Last summer junior James Spaite and four of his friends, Nikolaas Top, Savannah Walters, Megan Geiger and Sergey Koliyayko, formed a band and took to the road to showcase Spaite’s songs from his latest album “A Woman Gave Me Music.”
Deciding to tour came out of a need to get his new music out into the community meant months of preparation for Spaite and a need to get his new music out into the community.
“A lot of times, as an artist, when you put out an album it’s really wise to tour with it and share it,” said Spaite. “So that’s what we did.”
Spaite and his band spent three months traveling to 11 cities and nine houses including San Diego, Laguna Nigel, Los Angeles, Visalia, Palo Alto, Sacramento, Santa Cruz, Eugene and Portland. But before they could started playing music, they needed to raise funds.
As a result, their journey actually began in Visalia, California, where Spaite is originally from.
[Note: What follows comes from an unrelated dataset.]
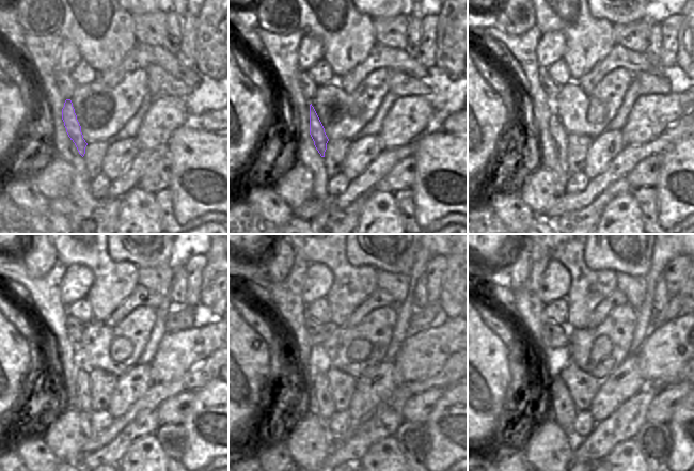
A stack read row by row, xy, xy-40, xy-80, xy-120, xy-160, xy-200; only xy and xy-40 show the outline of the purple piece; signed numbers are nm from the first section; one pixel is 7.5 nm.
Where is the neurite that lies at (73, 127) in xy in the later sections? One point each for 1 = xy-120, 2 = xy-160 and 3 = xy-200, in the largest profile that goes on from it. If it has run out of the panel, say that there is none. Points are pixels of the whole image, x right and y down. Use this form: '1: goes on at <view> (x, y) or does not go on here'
1: goes on at xy-120 (81, 376)
2: goes on at xy-160 (326, 405)
3: goes on at xy-200 (563, 409)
He and his friends opened for a band called Unspoken where they were able to get their music out into the community before the tour. Playing at Unspoken’s show, along with donations and gifts from family and friends allowed them to finance the trip.
Then came the music, which, according to Spaite, was his favorite part.
“The highlight was doing music,” said Spaite. “The tour was my favorite part because everything else in it was just work.”
Band mate and cellist Nikolaas Top agreed saying the high point for him was the music.
“My favorite part of the trip was having no responsibility,” said Top. “[Because of that,] all I did was play music and, in general, got to enjoy all of it.”
Playing music for a whole summer really impacted the way Spaite evolved as a musician, according to Megan Geiger, tour mate and background technical manager. Geiger said that getting that opportunity to watch Spaite come into his own as a musician was the highlight for her.
“I really enjoyed watching James grow musically,” said Geiger. “The performances got better every night as I watched his confidence grow on stage.”
Initially Spaite started out as a solo guitarist, with no formal training who
focused on developing percussive finger style tap guitar. He said that over the summer he was able to add dimension to his music.
“I think that by adding more elements, more people and more instruments, I was able to give my music more sound,” said Spaite.
Spaite also learned to market his music while touring.
“A lot of the progression [this summer] has been in gaining traction in the musical world, sharing music and getting stuff out to people,” said Spaite.
Spaite and his band are currently working on new pieces, some of which were showcased this summer, but the majority of which are still works in progress, according to Spaite. He said that most of his songs focus sharing a story.
“A lot of the songs come out of stories, thoughts and adventures,” said Spaite. “Each song is tied to a story; either one I’ve lived through, a friend has lived through or one I am able to conceptualize.”
Touring provided Spaite with a lot of great experiences and he said he really enjoyed the music, but also the time spent with friends.
“Finally getting to see all of it happen, and getting to spend time with really good friends,” said Spaite. “That was really cool.”